Sanda Pavel, Kee Tiffany, Gupta Nitin, Stopfer Mark, Bazhenov Maxim
Department of Medicine, University of California, San Diego, California;
Department of Medicine, University of California, San Diego, California; Department of Cell Biology and Neuroscience, University of California, Riverside, California;
J Neurophysiol. 2016 May 1;115(5):2303-16. doi: 10.1152/jn.00921.2015. Epub 2016 Feb 10.
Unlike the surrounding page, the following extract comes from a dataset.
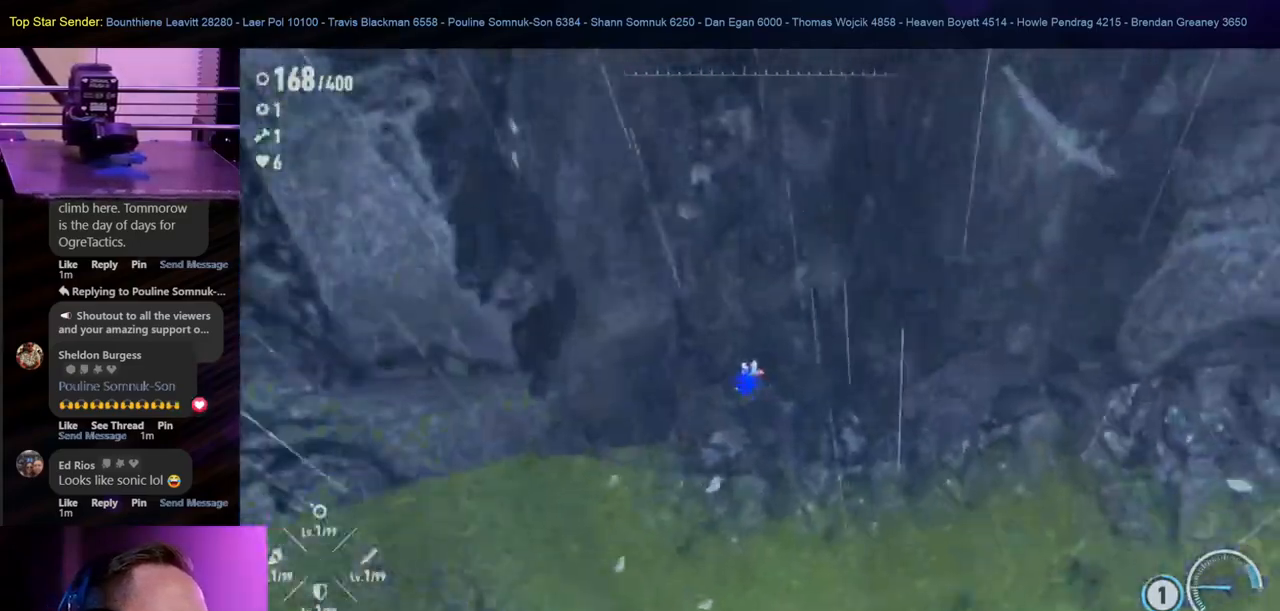
{"buttons": [], "left_stick": "down-left", "right_stick": "right", "events": [[300, "left_stick", "down-left"]]}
Olfactory processing takes place across multiple layers of neurons from the transduction of odorants in the periphery, to odor quality processing, learning, and decision making in higher olfactory structures. In insects, projection neurons (PNs) in the antennal lobe send odor information to the Kenyon cells (KCs) of the mushroom bodies and lateral horn neurons (LHNs). To examine the odor information content in different structures of the insect brain, antennal lobe, mushroom bodies and lateral horn, we designed a model of the olfactory network based on electrophysiological recordings made in vivo in the locust. We found that populations of all types (PNs, LHNs, and KCs) had lower odor classification error rates than individual cells of any given type. This improvement was quantitatively different from that observed using uniform populations of identical neurons compared with spatially structured population of neurons tuned to different odor features. This result, therefore, reflects an emergent network property. Odor classification improved with increasing stimulus duration: for similar odorants, KC and LHN ensembles reached optimal discrimination within the first 300-500 ms of the odor response. Performance improvement with time was much greater for a population of cells than for individual neurons. We conclude that, for PNs, LHNs, and KCs, ensemble responses are always much more informative than single-cell responses, despite the accumulation of noise along with odor information.
嗅觉处理过程涉及多层神经元,从外周气味分子的转导,到高级嗅觉结构中的气味质量处理、学习和决策。在昆虫中,触角叶中的投射神经元(PNs)将气味信息发送到蘑菇体的肯扬细胞(KCs)和侧角神经元(LHNs)。为了研究昆虫大脑不同结构(触角叶、蘑菇体和侧角)中的气味信息内容,我们基于在蝗虫体内进行的电生理记录设计了一个嗅觉网络模型。我们发现,所有类型(PNs、LHNs和KCs)的群体比任何给定类型的单个细胞具有更低的气味分类错误率。与调谐到不同气味特征的神经元空间结构化群体相比,这种改进在数量上与使用相同神经元的均匀群体所观察到的情况不同。因此,这一结果反映了一种涌现的网络特性。随着刺激持续时间的增加,气味分类得到改善:对于相似的气味分子,KC和LHN集合在气味反应的前300 - 500毫秒内达到最佳辨别能力。细胞群体随时间的性能提升比单个神经元大得多。我们得出结论,对于PNs、LHNs和KCs,尽管噪声与气味信息一起积累,但群体反应始终比单细胞反应提供更多信息。